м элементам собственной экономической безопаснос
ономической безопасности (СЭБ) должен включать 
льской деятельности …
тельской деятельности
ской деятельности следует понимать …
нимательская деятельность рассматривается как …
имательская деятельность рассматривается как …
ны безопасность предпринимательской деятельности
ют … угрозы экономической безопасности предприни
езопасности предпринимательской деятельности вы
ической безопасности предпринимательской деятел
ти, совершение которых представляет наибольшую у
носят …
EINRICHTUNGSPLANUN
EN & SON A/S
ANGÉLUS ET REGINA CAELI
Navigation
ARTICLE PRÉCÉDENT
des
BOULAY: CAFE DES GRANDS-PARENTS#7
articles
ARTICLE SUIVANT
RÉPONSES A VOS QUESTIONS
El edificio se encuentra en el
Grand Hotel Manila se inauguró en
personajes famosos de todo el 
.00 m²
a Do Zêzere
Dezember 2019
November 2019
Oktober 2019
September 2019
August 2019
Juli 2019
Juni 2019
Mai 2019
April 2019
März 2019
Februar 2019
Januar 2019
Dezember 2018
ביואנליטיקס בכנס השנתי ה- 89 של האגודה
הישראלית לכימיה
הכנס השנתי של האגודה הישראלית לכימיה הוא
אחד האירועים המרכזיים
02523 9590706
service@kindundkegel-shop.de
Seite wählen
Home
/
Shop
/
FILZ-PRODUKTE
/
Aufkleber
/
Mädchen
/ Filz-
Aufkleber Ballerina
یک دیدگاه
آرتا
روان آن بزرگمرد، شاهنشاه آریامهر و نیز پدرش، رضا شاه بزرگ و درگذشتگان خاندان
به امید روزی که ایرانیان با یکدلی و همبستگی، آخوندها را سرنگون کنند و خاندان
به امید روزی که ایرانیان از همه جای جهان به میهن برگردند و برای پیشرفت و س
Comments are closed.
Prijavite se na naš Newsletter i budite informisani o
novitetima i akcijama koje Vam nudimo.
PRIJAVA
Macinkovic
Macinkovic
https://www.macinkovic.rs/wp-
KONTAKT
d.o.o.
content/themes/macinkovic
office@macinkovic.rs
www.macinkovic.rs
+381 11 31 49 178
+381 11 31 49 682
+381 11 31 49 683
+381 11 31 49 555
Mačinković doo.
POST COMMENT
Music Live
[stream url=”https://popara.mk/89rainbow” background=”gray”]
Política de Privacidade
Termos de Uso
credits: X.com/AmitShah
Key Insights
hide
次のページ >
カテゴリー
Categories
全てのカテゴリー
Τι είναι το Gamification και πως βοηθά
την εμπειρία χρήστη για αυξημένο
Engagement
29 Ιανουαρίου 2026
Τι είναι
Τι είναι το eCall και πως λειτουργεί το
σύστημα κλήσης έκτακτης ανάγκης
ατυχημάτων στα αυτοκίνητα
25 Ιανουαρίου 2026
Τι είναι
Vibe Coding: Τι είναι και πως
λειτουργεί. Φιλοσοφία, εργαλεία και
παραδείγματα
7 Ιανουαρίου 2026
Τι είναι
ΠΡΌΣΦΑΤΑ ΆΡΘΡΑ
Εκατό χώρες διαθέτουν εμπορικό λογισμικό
- - - - - - -
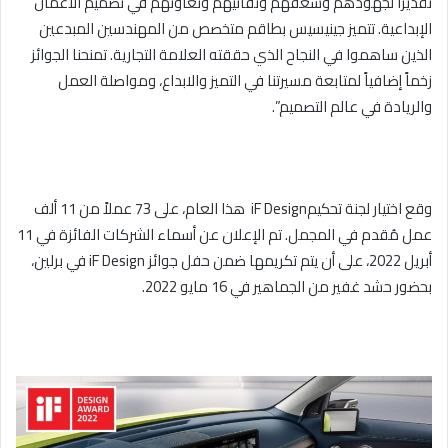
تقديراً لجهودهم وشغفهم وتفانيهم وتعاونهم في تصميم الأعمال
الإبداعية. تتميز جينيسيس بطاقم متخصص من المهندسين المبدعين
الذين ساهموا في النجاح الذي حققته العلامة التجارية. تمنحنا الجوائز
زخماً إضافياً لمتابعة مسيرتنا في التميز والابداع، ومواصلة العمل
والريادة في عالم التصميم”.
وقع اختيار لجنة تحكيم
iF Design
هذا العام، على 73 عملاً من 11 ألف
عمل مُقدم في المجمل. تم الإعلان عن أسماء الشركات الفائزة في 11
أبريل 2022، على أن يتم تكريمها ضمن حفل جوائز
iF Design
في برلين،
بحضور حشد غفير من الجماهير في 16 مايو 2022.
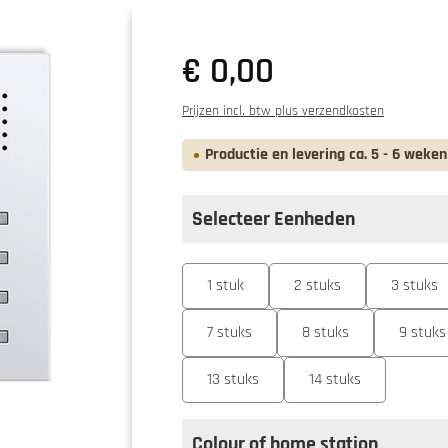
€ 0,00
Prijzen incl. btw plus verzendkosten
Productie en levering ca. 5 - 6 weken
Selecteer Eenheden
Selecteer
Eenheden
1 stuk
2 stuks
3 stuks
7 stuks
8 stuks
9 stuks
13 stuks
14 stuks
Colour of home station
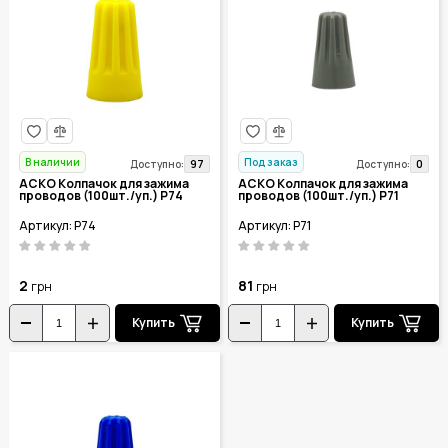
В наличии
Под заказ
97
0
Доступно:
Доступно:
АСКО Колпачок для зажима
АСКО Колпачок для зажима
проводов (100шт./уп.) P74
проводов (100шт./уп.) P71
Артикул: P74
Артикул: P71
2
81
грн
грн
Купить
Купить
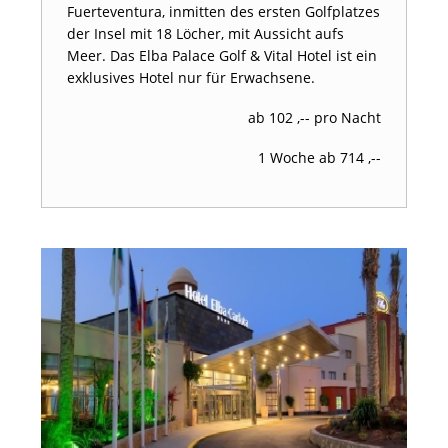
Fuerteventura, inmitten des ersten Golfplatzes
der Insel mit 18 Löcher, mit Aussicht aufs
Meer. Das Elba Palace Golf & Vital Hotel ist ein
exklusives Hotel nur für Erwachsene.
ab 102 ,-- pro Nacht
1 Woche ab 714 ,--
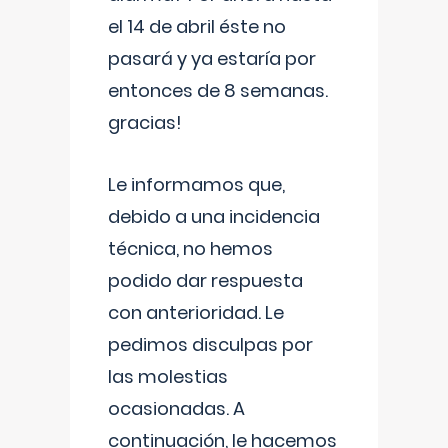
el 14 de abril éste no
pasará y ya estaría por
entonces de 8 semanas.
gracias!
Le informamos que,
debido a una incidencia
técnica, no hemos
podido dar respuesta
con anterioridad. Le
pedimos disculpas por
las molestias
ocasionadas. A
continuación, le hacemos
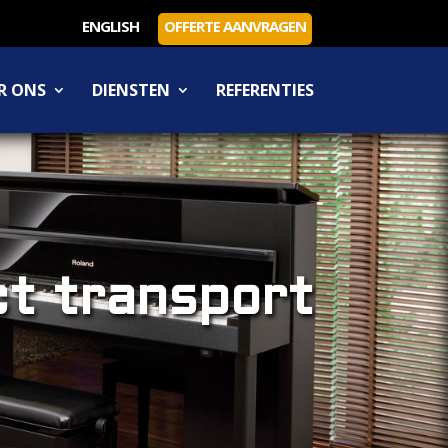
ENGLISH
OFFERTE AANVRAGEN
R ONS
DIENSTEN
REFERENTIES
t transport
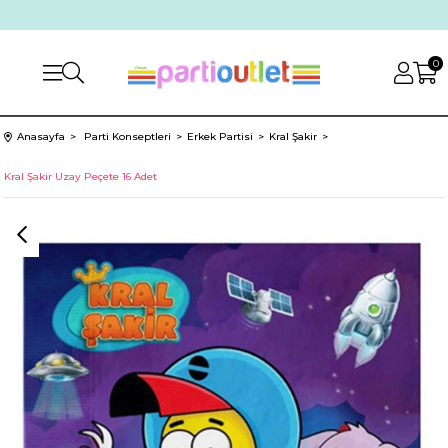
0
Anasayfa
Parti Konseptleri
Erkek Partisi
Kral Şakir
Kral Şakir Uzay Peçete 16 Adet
- - - - - - -
- [Aim of the task] Count the lines in the material above that contain the string "предпринимательской", with uppercase and lowercase letters counted as different. Reply with the number only.

- [Answer area] 3